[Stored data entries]
□ □ □ □ □ □ □

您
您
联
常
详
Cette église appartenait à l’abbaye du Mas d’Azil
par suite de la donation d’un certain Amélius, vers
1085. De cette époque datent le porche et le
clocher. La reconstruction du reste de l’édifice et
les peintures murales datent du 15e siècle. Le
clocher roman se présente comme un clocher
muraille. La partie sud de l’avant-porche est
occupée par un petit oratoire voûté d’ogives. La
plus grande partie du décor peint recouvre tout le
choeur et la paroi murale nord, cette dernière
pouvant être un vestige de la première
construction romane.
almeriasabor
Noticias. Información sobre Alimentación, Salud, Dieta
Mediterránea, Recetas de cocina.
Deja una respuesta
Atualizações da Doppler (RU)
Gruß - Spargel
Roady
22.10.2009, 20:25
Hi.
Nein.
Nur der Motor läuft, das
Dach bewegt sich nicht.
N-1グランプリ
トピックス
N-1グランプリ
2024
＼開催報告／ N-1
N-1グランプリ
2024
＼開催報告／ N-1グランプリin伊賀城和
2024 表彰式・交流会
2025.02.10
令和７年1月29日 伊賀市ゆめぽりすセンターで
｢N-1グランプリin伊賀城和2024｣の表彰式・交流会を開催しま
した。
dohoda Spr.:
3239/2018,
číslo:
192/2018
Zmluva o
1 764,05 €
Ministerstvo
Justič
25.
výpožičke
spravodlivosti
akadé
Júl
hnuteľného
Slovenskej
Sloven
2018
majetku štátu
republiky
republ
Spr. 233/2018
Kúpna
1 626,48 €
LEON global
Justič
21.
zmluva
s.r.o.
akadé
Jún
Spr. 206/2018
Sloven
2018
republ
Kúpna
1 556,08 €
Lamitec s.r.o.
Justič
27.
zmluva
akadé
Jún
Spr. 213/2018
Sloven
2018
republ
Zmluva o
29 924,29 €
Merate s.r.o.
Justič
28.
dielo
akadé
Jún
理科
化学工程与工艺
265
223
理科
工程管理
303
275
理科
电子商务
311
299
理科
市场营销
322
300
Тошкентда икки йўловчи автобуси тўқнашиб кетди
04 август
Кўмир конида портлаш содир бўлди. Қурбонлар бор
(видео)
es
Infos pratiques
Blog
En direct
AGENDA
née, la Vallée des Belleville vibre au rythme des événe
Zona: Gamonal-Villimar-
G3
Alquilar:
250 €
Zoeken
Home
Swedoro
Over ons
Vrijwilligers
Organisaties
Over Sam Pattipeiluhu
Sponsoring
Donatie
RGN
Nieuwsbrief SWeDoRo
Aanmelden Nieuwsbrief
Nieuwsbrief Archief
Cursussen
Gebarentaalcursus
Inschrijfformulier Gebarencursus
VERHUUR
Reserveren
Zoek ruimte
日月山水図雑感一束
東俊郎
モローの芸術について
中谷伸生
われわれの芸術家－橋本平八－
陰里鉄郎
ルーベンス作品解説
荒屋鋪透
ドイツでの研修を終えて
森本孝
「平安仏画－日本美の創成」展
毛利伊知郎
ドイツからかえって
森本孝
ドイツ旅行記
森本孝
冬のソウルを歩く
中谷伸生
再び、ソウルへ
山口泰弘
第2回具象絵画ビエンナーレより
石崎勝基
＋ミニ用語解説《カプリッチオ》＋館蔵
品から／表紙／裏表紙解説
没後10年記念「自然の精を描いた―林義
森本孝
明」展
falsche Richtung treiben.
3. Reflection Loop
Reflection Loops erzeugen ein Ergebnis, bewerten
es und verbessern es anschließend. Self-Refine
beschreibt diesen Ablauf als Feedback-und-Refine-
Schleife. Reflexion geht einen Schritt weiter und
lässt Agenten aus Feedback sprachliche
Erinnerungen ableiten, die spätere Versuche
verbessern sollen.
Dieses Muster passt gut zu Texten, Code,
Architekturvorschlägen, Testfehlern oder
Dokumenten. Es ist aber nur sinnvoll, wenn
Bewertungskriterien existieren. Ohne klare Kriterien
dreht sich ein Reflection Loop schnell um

□ □ □ □ □ □ □

§ **Assignment**:
From the line holding "Erinnerungen ableiten, die spätere Versuche" through the last line above, reproduce each line exactly and add nothing.

§ **Reply to the task**:
Erinnerungen ableiten, die spätere Versuche
verbessern sollen.
Dieses Muster passt gut zu Texten, Code,
Architekturvorschlägen, Testfehlern oder
Dokumenten. Es ist aber nur sinnvoll, wenn
Bewertungskriterien existieren. Ohne klare Kriterien
dreht sich ein Reflection Loop schnell um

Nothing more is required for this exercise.